Capito told reporters after the press conference that the Highway Trust Fund would be “the anchor” for highway funding, but would include charges for highway users who do not pay into the gas tax-funded trust fund, such as electric vehicles.

“We need to let the Finance Committee do their work here,” she said.

Ed Mortimer, vice president of transportation and infrastructure at the U.S. Chamber of Commerce, called it promising that Republicans were coming to the table at all.

“It shows Republicans are interested in figuring out a solution,” he said. “I don’t think the Biden proposal as introduced is going to get enacted into law and probably not the Capito proposal. But it shows a good faith effort to continue good, bipartisan conversations.”

The GOP proposal did not have a specific line item for electric vehicles, which would receive $174 billion in Biden’s plan, but Capito dismissed the notion that it would not be addressed in the final version of the bill.
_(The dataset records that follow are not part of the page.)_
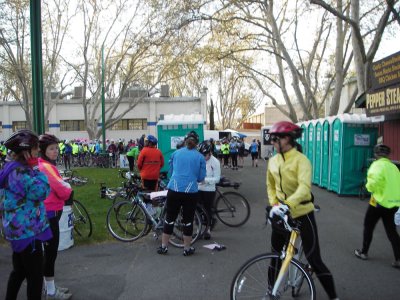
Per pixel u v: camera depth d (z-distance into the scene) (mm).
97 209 9648
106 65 32844
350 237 7023
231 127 62156
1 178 3414
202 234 6883
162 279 5020
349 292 4547
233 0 18844
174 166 6012
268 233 7418
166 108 40531
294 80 21547
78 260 5820
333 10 14602
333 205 10352
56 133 41531
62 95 42000
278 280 3559
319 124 14031
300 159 3713
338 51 20344
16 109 42469
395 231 5430
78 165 27047
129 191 7387
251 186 14578
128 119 41031
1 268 5426
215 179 7242
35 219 3434
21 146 3381
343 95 31391
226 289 4668
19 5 26797
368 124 11734
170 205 5977
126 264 5621
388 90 9234
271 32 20906
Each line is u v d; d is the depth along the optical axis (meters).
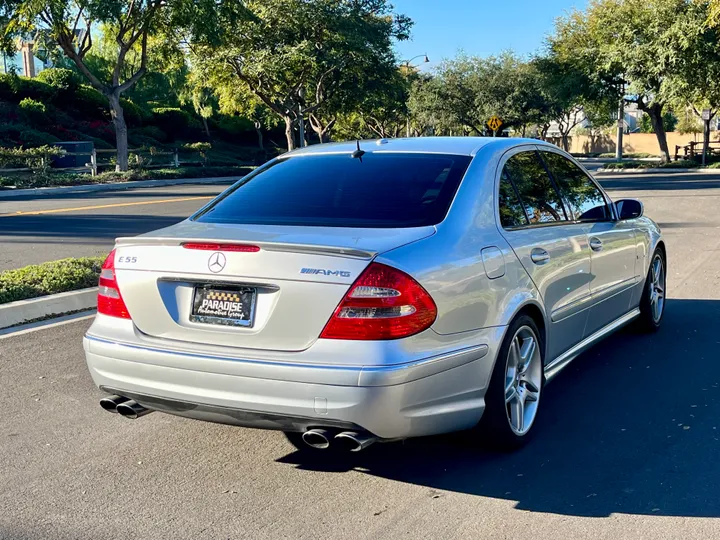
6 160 29.95
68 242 12.73
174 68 37.28
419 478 3.93
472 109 56.84
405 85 49.28
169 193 25.61
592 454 4.20
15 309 7.19
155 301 3.78
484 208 4.21
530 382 4.41
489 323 3.92
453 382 3.69
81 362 6.01
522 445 4.30
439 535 3.33
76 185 28.75
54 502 3.69
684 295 8.38
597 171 41.41
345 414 3.38
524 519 3.46
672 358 6.02
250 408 3.51
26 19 28.22
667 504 3.59
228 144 64.19
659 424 4.63
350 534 3.35
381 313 3.41
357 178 4.41
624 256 5.80
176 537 3.34
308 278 3.47
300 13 34.72
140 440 4.48
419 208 4.04
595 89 41.38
“We fully expect that when we get to the negotiating phase that climate will be a part of the discussion,” she said, noting a GOP-led highway bill that passed the Environment and Public Works Committee in 2019 included provisions for charging infrastructure and electric vehicle innovation.

“In terms of EVs, I don’t think you can say they’re not a part of this plan,” she said.

She characterized the plan as a starting point for negotiations and said she rolled out the counteroffer early in part because the White House urged Republicans to get their ideas on the table.

“We want to have this sooner than later — that’s why I went ahead and insisted that we go ahead and put something out that our members can talk about,” Capito said. “Because if we don’t put any ideas on the table, shame on us.”